* [Kaynak metin]:
══════════
Ekleme Tarihi: 13 Ekim 2023 - Cuma

FİLİSTİN SORUNUNUN ÇÖZÜM YOLU

BAŞKENT’TEN SELAM

 

FİLİSTİN SORUNUNUN ÇÖZÜM YOLU

 

            Bu günlerde Dünya kamuoyu İsrail-Filistin sorununu konuşmakta ve bu sorunun devamı halinde, bir üçüncü dünya savaşı çıkabileceği endişesini yaşamaktadır. İsrail’in yıllardır devam edegelen acımasız tutum ve davranışlarından bıkıp usanmış olan Filistin de silahlanmış ve İsrail’e karşı taarruza geçmiştir.

            Herkes bilir ki, İsrail’in arkasında Amerika, Filistin’in arkasında da İran vardır. Yine bilinen odur ki, ABD’nin İsrail’in güvenliğini üstlenmiş olmasının nedeni, Amerika’da yaşayan Yahudilerin oluşturduğu bir Yahudi Lobisinin ABD Başkanı ve Hükümeti üzerindeki etkisidir. Nitekim ne olur ne olmaz düşüncesiyle ABD Genelkurmayı harekete geçmiş ve Filistin’e iki uçak gemisi göndermiştir.
══════════
* [Kayıtlı satırlar]:
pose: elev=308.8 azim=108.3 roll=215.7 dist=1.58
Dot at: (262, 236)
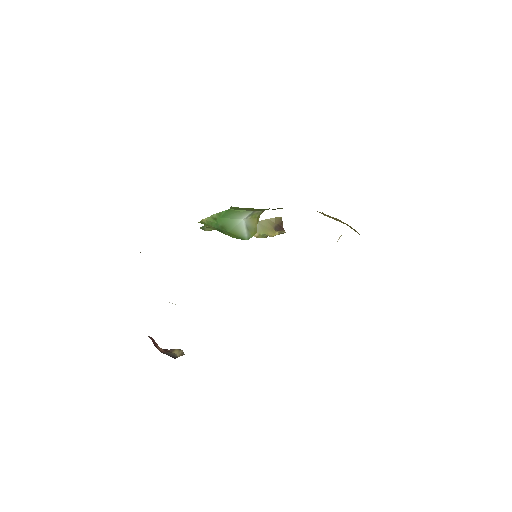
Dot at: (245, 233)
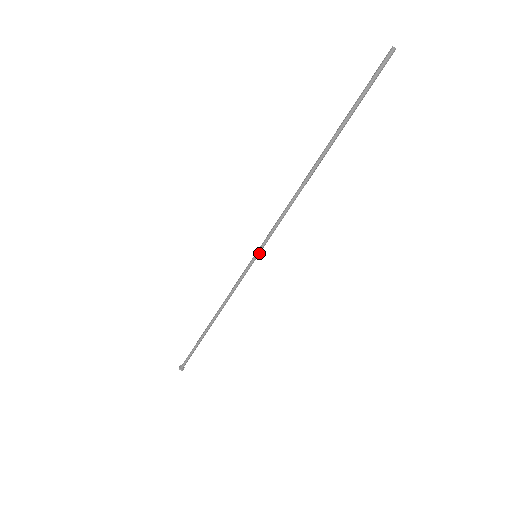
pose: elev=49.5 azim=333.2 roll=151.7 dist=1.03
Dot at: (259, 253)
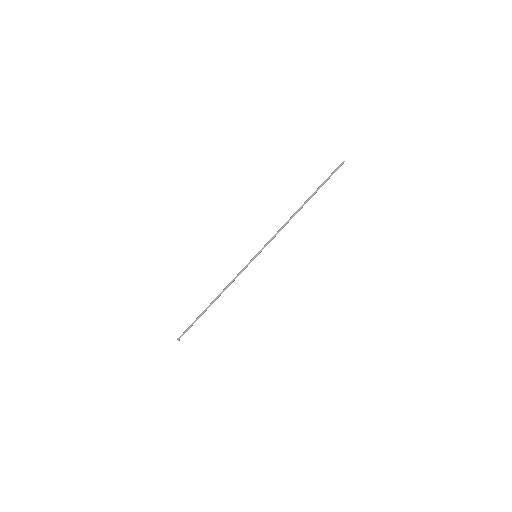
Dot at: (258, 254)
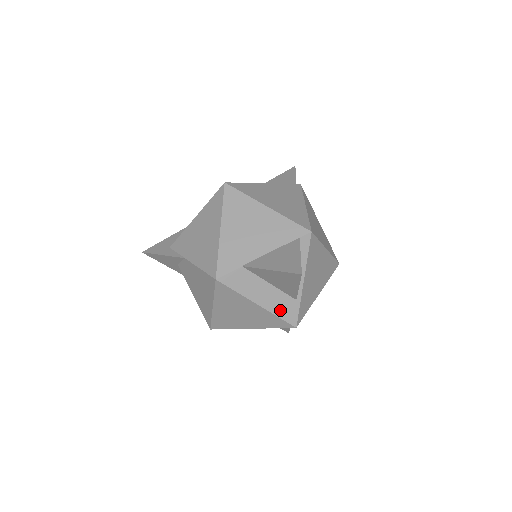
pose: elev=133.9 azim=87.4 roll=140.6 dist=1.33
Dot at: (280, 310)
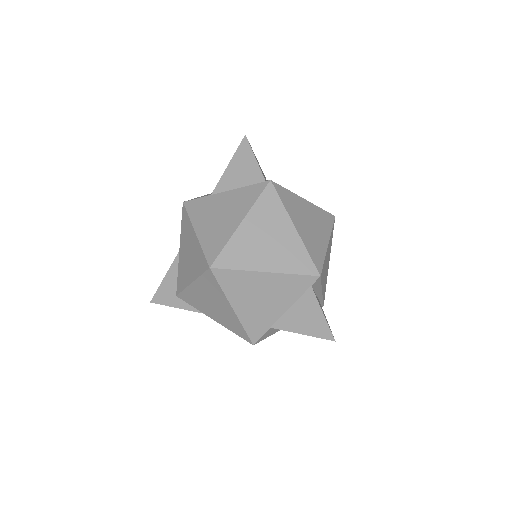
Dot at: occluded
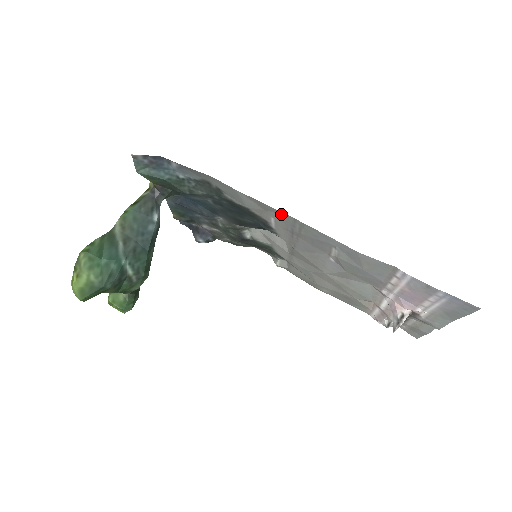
══════════
* [Yapılacak görevler]:
**1)** Filistin sorunu yazısındaki "BAŞKENT’TEN SELAM" ifadesinden "karşı taarruza geçmiştir." ifadesine kadar olan bölümü hiç değiştirmeden yazın.
**2)** Aşağıdaki ifadeler Filistin sorunu yazısıyla uyuşuyor mu? Her biri için evet ya da hayır deyin ve kararı belirleyen sözleri yazıdan birebir alıntılayın.
(a) Yazıya göre Filistin'in arkasında İran vardır.
(b) ABD Genelkurmayı Filistin'e üç uçak gemisi göndermiştir.
(c) Yazı, ABD'nin İsrail'in güvenliğini üstlenmesinin nedenini bir Yahudi Lobisinin etkisine bağlar.

* [Görev bazında çözümler]:
**1)**
BAŞKENT’TEN SELAM

 

FİLİSTİN SORUNUNUN ÇÖZÜM YOLU

 

            Bu günlerde Dünya kamuoyu İsrail-Filistin sorununu konuşmakta ve bu sorunun devamı halinde, bir üçüncü dünya savaşı çıkabileceği endişesini yaşamaktadır. İsrail’in yıllardır devam edegelen acımasız tutum ve davranışlarından bıkıp usanmış olan Filistin de silahlanmış ve İsrail’e karşı taarruza geçmiştir.

**2)**
(a) Evet: "Filistin’in arkasında da İran vardır"
(b) Hayır: "Filistin’e iki uçak gemisi göndermiştir"
(c) Evet: "Amerika’da yaşayan Yahudilerin oluşturduğu bir Yahudi Lobisinin ABD Başkanı ve Hükümeti üzerindeki etkisidir"